> [Required work]:
Identify each line in the listing below that contains the string "bijblad", matching case exactly, and copy those lines.

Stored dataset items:
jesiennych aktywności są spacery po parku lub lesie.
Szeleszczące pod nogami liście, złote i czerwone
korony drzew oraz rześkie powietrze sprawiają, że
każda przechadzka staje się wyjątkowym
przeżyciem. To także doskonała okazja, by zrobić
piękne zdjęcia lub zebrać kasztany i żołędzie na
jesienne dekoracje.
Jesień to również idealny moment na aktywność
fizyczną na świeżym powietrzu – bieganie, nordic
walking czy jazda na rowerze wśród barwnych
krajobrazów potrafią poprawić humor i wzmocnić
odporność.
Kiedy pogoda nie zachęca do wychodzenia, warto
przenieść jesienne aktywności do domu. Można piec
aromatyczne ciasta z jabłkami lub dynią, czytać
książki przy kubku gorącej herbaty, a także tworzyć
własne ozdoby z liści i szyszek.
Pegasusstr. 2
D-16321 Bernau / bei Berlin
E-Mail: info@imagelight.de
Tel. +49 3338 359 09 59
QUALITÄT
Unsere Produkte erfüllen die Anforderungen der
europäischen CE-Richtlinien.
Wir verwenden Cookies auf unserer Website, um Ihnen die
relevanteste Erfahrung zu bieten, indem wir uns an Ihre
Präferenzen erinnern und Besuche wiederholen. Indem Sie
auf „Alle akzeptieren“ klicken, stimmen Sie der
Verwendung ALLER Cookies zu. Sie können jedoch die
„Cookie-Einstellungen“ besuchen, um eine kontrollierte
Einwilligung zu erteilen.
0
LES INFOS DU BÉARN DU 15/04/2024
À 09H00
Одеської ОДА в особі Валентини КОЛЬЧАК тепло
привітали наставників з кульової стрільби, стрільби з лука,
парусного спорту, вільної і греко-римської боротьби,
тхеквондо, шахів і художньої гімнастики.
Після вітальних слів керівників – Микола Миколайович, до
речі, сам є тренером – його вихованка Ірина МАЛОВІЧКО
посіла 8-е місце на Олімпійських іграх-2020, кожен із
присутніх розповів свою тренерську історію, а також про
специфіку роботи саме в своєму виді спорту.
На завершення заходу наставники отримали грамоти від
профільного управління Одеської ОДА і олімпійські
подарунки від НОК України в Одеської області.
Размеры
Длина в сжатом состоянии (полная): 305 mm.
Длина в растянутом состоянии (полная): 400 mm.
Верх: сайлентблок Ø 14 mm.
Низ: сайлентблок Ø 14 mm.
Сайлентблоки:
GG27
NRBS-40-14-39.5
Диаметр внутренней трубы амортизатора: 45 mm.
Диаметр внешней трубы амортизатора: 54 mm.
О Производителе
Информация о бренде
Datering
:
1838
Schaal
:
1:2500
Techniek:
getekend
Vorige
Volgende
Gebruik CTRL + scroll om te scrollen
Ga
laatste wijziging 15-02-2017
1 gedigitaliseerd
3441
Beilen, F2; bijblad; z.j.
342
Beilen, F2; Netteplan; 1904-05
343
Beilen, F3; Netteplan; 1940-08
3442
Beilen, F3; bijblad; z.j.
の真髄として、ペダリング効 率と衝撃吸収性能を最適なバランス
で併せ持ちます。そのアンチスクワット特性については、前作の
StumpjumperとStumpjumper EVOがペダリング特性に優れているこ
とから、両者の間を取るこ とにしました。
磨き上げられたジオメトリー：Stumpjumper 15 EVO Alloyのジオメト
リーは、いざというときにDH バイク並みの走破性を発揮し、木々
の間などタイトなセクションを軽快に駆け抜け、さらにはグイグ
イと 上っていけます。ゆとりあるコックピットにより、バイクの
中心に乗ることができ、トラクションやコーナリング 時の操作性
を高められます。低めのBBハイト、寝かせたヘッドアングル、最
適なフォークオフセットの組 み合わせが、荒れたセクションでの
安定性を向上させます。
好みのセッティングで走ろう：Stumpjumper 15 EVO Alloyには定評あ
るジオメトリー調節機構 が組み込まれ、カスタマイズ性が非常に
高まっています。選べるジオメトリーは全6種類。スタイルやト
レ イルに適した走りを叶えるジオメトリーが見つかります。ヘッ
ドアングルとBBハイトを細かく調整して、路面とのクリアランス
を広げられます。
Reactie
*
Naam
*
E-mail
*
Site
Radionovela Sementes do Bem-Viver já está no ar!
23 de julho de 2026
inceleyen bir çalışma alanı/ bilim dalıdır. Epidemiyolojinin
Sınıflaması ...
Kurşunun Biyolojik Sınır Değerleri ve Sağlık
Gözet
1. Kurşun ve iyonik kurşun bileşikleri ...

> [Written solution]:
Beilen, F2; bijblad; z.j.
Beilen, F3; bijblad; z.j.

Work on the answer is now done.